A camera mounted to a lamppost on the Sea Isle City Boulevard Bridge has taken a picture of every license plate leaving the island for the past two years.
The information is transmitted to a computer at the nearby Police Department, where officers use it to monitor for stolen vehicles and suspected criminals, or keep it to be used in a potential future case.
The automated license plate reader, or ALPR, is a technology that is growing in use locally and throughout the world as a way to dramatically expand the reach of police investigations.
Cameras essentially take photographs of passing vehicles and use software to extract the license plate numbers — data that can then be used to automatically search police databases for any issues with that vehicle or its registered owner.
“It’s a very, very good tool when you deploy it right,” said Sea Isle City Police Lt. Kirk Rohrer, who has used the system for several successful investigations.
Using the technology correctly has been a concern among privacy advocates, though, who worry what would happen if the immense amount of data being collected is misused.
At the end of July, the American Civil Liberties Union of New Jersey filed public records requests to 21 police departments in the state — including Atlantic City and Vineland — and hundreds more nationwide to get more information about how ALPR systems are being used.
“From a civil liberties perspective, we’re more concerned about how the information is kept, who has access to it, how long it is kept, things of that nature,” said Thomas MacLeod, the ACLU-NJ’s Open Government Project fellow who filed the requests in New Jersey.
Nevertheless, law enforcement has been using the technology for years and its use continues to expand.
The Cape May County Prosecutor’s Office announced Thursday that it purchased seven more ALPR systems for municipal police departments to attach to patrol cars to similarly scan license plates that go by.

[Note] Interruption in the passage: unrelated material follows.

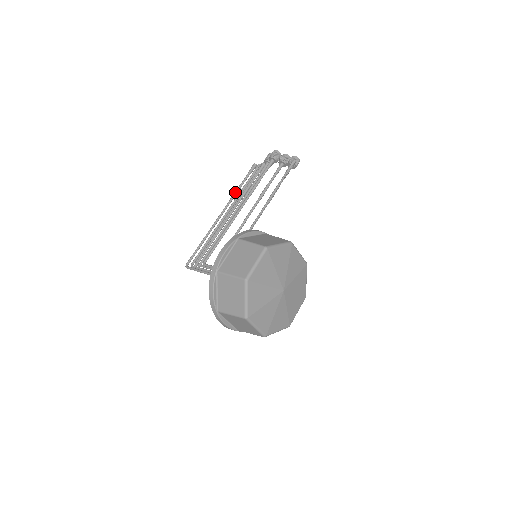
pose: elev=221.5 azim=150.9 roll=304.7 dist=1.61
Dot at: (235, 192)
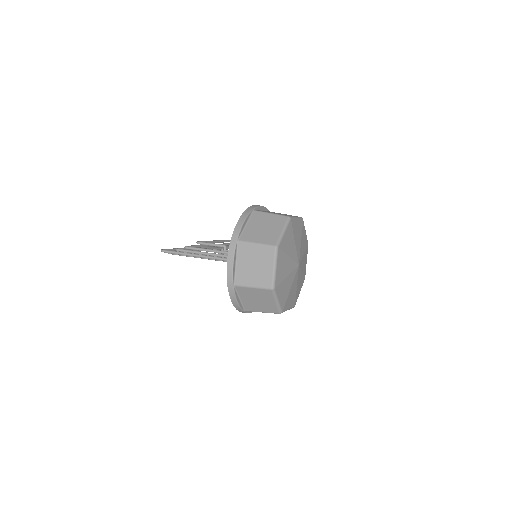
Dot at: occluded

These mobile ALPRs will go to Ocean City, Sea Isle, North Wildwood, Wildwood, Wildwood Crest, Lower Township and Middle Township police departments, joining an untold number of other towns that also already use the systems.
The prosecutor’s office said the technology could capture as many as 3,600 license plates a minute going by at up to 160 miles per hour. It could identify cars whose owners have suspended licenses, place suspects at the scenes of crimes, monitor gang activity, assist in drug enforcement, and be used for many other law enforcement activities.
Exactly how departments should use the devices and then maintain the records they generate is laid out in guidelines from the state, county and individual departments, some of which are still being developed.
Former state Attorney General Paula Dow issued guidelines for ALPR technology in 2010. It said records should be purged after five years, and that there should be a record of who accesses the information and when.
It also said the data can be used when a plate generates an automatic alert, such as in the case of a wanted suspect or stolen vehicle, or for follow-up investigations related to a number of situations, such as dispelling an alibi or determining if someone frequents a high-crime area.
An example in the guidelines that would permit records to be accessed even if no alert is generated would be to investigate a crime that would involve extensive planning or possible rehearsals, such as a terrorist attack, for days, weeks or months before an event.
The information has been used to proactively deter crime, such as in the case of Camden, which installed a $1.8 million citywide surveillance system last year.
The cameras it uses monitor high-crime areas and letters are sent to anyone traveling there, notifying them that they may be investigated and charged if believed to be committing illegal activity.
MacLeod said this is just the type of intrusion into privacy that the ACLU fears could be used for the wrong reasons.
“It permits basically surveillance essentially for its own sake,” he said. “It’s the type of thing that could conceivably be misused if someone with access to the information had an axe to grind with someone and they could track their movements.”
In the case of Sea Isle, records are stored on servers in the police department. The software is provided by Intelligent Security Systems, a company based in Woodbridge Township, Middlesex County.
Aluisio Figueiredo, chief operating officer of ISS, said his company does business in 51 countries, providing everything from ALPR systems to facial recognition software. He said the algorithm to identify license plates was created around 2001, but the technology has matured in recent years.
“We are not replacing the police, but we are definitely enhancing their ability to solve crime,” Figueiredo said.
Rohrer said he has used Sea Isle’s camera a couple dozen times to investigate different cases, and earlier this year he used it to solve a shoplifting case.
Surveillance footage from Heritage Surf and Sport, on Landis Avenue, caught two people stealing an expensive pair of boots. Based on his experience, Rohrer suspected they probably left the island immediately after.
He ran a search of all cars the ALPR recorded leaving within the next few minutes, and he started calling the owners and asking why they were in the city. He eventually reached a mother who said her daughter borrowed her vehicle.
“I said, ‘Look, does your daughter have a brand-new pair of blue UGGs?’” Rohrer said.
The answer was yes, and after a more thorough investigation, the police charged the girl.
“That never would have happened without this technology,” he said.